One aim of the package was to prevent contagion to other eurozone countries, especially Portugal and Spain, where there has been growing pressure on local bond and equity markets. However, the path ahead is strewn with obstacles and it is too early to believe that the package has ensured medium term stability for the EUR.

The challenges ahead are two-fold, including both the implementation of the measures in Greece in the face of strong domestic opposition and the approval of the loans by individual country parliaments within the eurozone, both of which are by no means guaranteed.

The toughest approval process is likely to be seen in Germany where the government will face a grilling in parliament and a challenge in the constitutional court ahead of official approval of the package. European Union leaders are scheduled to meet on May 7th to discuss the parliamentary approval of loans to Greece whilst German officials meet on the same day.

Implementation risk is also high.
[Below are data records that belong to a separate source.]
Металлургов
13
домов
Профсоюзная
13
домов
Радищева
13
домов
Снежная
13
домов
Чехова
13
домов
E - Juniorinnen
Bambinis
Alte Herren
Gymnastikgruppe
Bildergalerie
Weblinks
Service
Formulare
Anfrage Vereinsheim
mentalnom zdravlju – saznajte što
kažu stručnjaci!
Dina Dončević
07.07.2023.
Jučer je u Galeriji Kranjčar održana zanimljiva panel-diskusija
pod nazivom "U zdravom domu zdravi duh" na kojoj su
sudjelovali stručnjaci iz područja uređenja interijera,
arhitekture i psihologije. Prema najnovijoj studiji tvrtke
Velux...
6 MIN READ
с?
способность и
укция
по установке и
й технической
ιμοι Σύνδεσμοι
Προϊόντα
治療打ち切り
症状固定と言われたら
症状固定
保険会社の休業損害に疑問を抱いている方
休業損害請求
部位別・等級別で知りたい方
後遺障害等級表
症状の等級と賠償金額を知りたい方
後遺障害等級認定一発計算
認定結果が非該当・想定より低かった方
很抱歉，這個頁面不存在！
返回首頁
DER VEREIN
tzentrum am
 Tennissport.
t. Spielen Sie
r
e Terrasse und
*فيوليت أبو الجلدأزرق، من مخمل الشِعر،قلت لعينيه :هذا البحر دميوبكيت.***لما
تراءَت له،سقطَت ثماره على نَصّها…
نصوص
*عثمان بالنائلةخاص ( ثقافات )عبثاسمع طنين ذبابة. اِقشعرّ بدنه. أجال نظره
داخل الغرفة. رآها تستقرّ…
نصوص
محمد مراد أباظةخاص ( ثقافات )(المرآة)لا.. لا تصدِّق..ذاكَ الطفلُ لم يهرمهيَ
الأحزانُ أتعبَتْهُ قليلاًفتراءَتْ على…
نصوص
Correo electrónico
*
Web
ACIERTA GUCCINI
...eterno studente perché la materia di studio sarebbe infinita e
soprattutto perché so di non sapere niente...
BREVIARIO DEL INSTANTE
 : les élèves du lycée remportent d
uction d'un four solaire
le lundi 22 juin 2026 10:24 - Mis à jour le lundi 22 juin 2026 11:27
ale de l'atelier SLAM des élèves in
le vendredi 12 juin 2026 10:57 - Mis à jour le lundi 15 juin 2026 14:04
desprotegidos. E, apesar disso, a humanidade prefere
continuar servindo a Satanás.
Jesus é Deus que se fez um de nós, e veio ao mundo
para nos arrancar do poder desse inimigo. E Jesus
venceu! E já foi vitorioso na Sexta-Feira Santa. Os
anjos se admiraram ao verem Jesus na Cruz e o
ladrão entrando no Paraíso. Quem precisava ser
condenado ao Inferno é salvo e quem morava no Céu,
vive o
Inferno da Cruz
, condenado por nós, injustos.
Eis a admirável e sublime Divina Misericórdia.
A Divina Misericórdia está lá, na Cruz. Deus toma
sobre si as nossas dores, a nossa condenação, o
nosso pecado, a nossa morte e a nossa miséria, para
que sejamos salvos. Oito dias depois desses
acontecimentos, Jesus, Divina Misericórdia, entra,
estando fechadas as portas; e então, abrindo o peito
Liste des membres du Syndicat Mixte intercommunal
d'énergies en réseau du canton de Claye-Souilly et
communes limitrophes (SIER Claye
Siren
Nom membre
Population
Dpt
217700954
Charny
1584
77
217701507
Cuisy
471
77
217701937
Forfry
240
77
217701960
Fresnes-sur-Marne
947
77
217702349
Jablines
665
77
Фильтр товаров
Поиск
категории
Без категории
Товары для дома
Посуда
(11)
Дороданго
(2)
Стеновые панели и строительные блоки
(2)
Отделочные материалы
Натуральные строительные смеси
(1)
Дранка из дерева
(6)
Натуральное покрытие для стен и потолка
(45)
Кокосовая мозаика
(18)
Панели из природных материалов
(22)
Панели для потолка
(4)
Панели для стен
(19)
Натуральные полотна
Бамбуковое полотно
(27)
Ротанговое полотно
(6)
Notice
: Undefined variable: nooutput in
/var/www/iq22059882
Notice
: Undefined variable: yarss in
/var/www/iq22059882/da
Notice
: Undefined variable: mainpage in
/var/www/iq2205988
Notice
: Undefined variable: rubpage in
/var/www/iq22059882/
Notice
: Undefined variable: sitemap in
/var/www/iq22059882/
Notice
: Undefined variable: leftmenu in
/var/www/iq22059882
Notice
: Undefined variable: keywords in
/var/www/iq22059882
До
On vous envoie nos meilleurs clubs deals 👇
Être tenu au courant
Although the Greek government appears to be sufficiently committed, opposition within Greece is growing; various strikes planned over coming days. Aside from union opposition, the scale of the budgetary task ahead is enormous, having never been undertaken on such a large scale in recent history. The sharp decline in growth associated with the austerity measures will make the task even harder.

The EUR bounce on the news has been limited, with the currency failing to hold onto gains. The announcement seems to have triggered a “buy on rumour, sell on fact” reaction, with the size of the loan package falling within the broad estimates speculated upon over the last week. The lack of EUR bounce despite the fact that going into this week the CFTC Commitment of Traders report revealed record net short speculative positioning in EUR/USD, reveals the extent of pessimism towards the currency.

The EUR may benefit from a likely narrowing in bond spreads between Greece and Germany. Given that sovereign risk is being increasingly transferred from the periphery to the core, the net impact on bond markets may not be so positive for the EUR. Over the short-term there will be strong technical resistance on the upside around EUR/USD 1.3417 but more likely the currency pair will target support at around 1.3114.

The Herculean task ahead for the Greek government suggests that markets will not rest easy until there are credible signs of progress. Investors would be forgiven for having a high degree of scepticism given the degree of “fudging” involved in the past, whilst Greek unions will undoubtedly not make the government’s task an easy one by any means. Such scepticism will prevent a sustained EUR recovery and more likely keep the EUR under pressure.

As noted above the divergence in growth for the eurozone economy between Northern and Southern Europe will make policy very difficult. Moreover, the EUR is set to suffer from an overall weak trajectory for the eurozone economy, relative to the US and other major economies. The widening growth gap with the US will also fuel a widening in bond yield differentials, a key reason for EUR/USD to continue to decline to around or below 1.25 by the end of the year.